The walkie-talkie pattern is still the heart of it. Each language gets a hemisphere of the screen with its flag and last utterance; tapping triggers the mic, lifting your finger triggers the translation. There is no menu to learn, no setup, no paired devices. A taxi driver in Lisbon can hand the phone to a tourist from Osaka and the tourist will figure it out before the meter has changed.
What has changed is the surrounding market. DeepL writes better prose, Google Translate has cheaper offline packs, Apple’s own Translate app is free and on every iPhone. iTranslate’s bet is that none of them feel quite as natural in the actual moment a conversation needs to happen. Mostly that bet still pays off.
It is not the smartest translator on the App Store, but it is the one that gets out of the way fastest when a stranger is waiting.
FEATURES
The app pivots around two oversized hemispheres, each tied to a language and flag. Press your side, speak, release; the app transcribes, translates, and reads the result aloud in the other voice. A small swap arrow flips the pair when needed. Every exchange lands in a Transcripts log you can export or share — useful for hotel addresses, prescription names, or anything you want to send back to yourself in writing.
Coverage is broad across the iTranslate suite, with the live voice mode supported in a smaller subset of those languages. Regional variants — Latin American vs. European Spanish, simplified vs. traditional Chinese — are picked from a long-press menu on each side. A built-in Phrasebook ships canned travel sentences grouped by situation, which helps when the network is shaky and you need to point and play instead of speak. Voice gender and speaking speed are configurable per language.
Subscription unlocks offline language packs, ad removal, and the full Phrasebook. The Pro tier is shared across iTranslate's apps, so the same login carries between them.
MISSION ACCOMPLISHED
The interface is the win. Voice translation is a category that constantly tries to show off — animated waveforms, AR captions, agent personalities — and iTranslate Voice mostly refuses. The flag, the button, the played-back sentence. Anyone who has tried to teach a relative how to use Google Translate's conversation mode in a noisy restaurant understands why this matters.

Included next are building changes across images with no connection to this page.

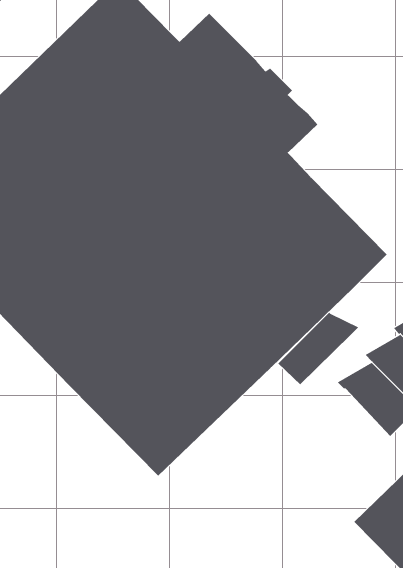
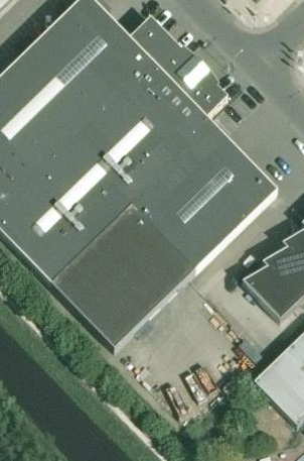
building: [278,312,359,385] -> none

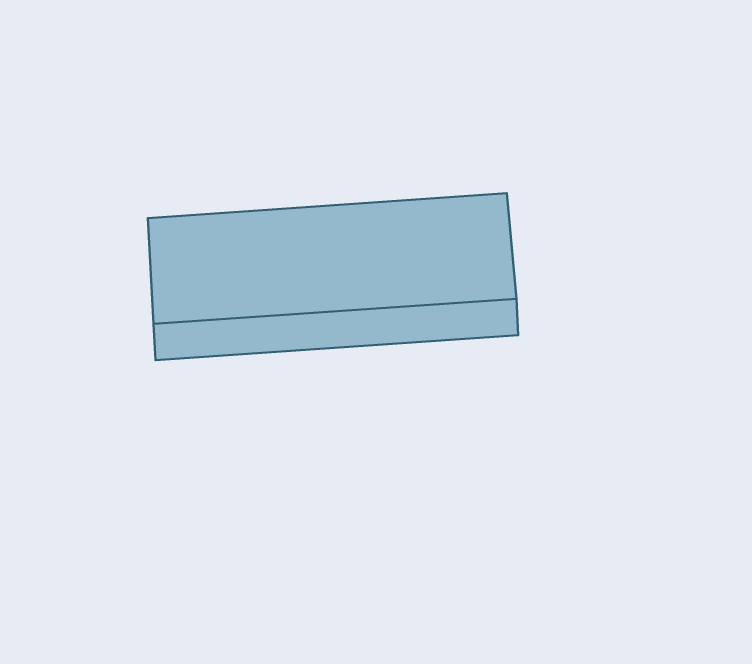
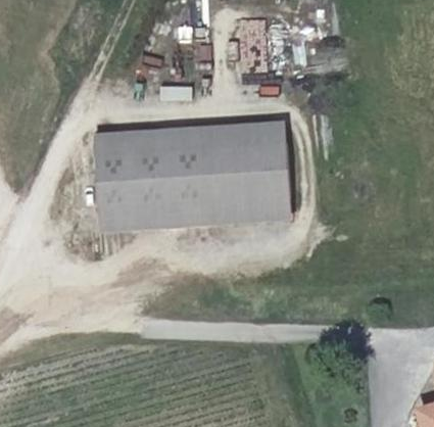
building: none -> [94,121,287,155]

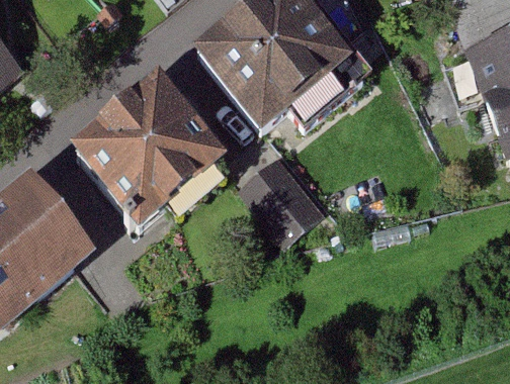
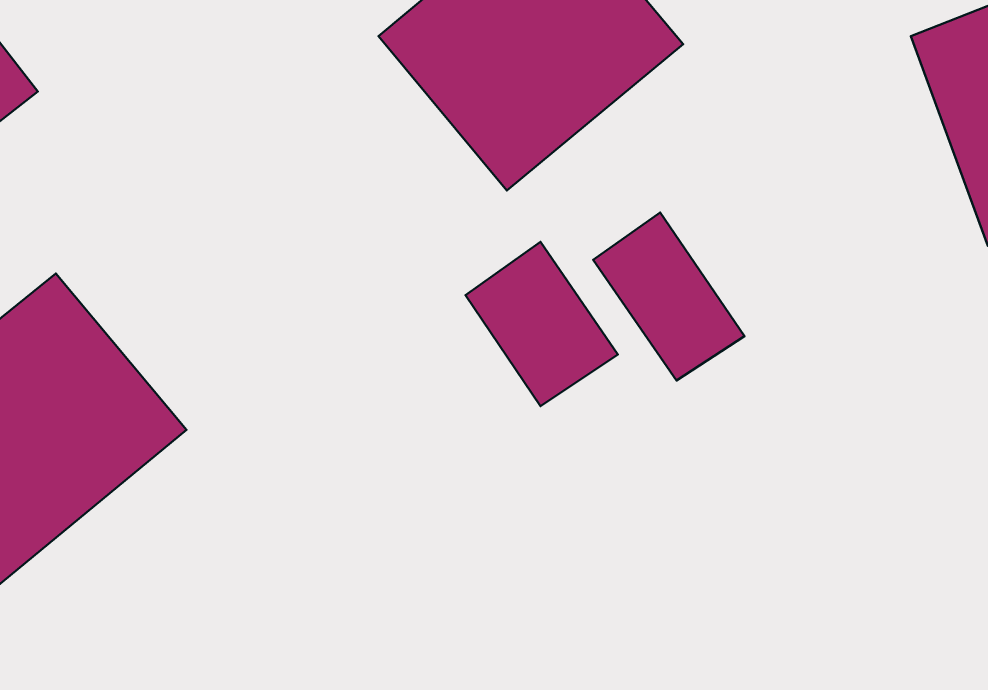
building: [73,82,224,229] -> none
building: none -> [593,213,745,381]

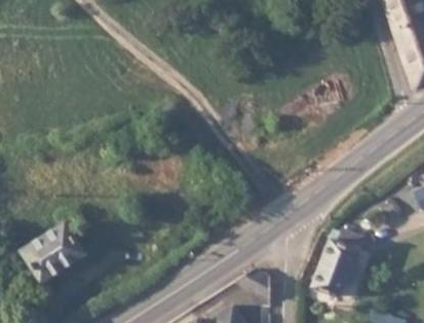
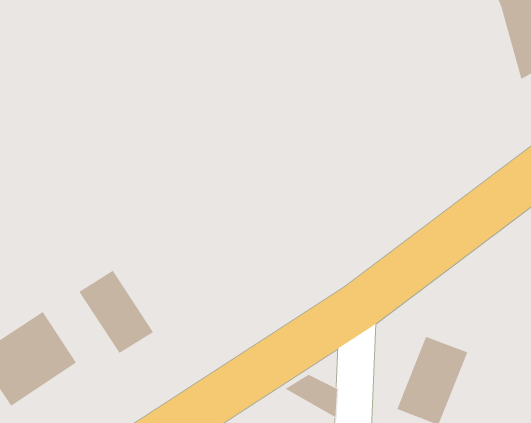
building: none -> [78,270,154,354]

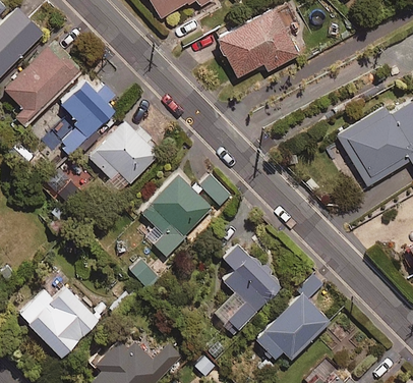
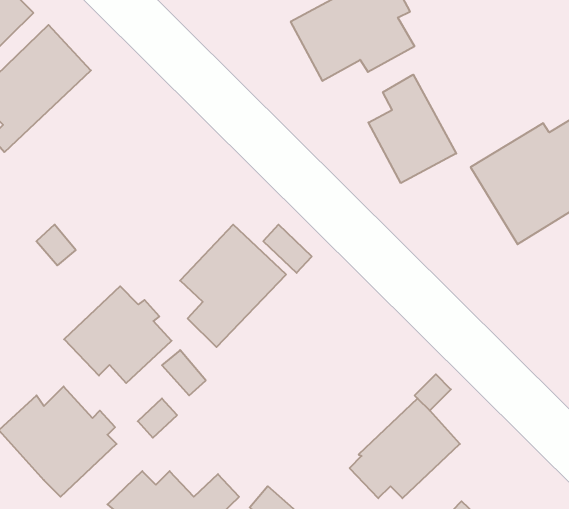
building: none -> [368,75,456,183]
building: [58,77,116,154] -> none
building: [87,119,160,184] -> [64,286,172,383]
building: [222,243,281,335] -> none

Latency is the second win. On a decent connection the round-trip from "release the button" to "the other person's voice in the other language" is fast enough that the conversation does not stall. Transcript export is the unglamorous third — you walk away from a doctor's visit or a customs counter with a record you can paste into Notes or send to a partner.
ROOM TO IMPROVE
The pricing is where the goodwill leaks. Live voice translation is gated behind a Pro subscription, and the free tier strands you after a small daily allotment of voice minutes. Recent App Store reviews include a recurring complaint that the introductory trial auto-rolls into the annual plan if you miss the cancellation window — not unique to iTranslate, but worth knowing before you tap through. For a tool most people use on three trips a year, the math is uncomfortable next to Apple Translate (free) and Google Translate (free).
Text translation quality is the other soft spot. Drop a paragraph of nuanced prose into the text panel and the output is competent but plainly behind DeepL — sometimes behind Google. CarPlay is effectively a non-feature for voice translation, and major-version updates have slowed; the changelog has read "bug fixes and performance improvements" for several cycles in a row.
CONCLUSION
Buy iTranslate Voice if you travel often enough that conversation-mode latency and a clean two-handed interface matter more than text-translation finesse. Skip it if you translate mostly menus, signs, and emails — Apple Translate and DeepL will serve you better and cost nothing. The interesting question for the next year is whether iTranslate ships a real on-device model update or lets the app coast on its 2012 metaphor while Apple Intelligence quietly absorbs the use case.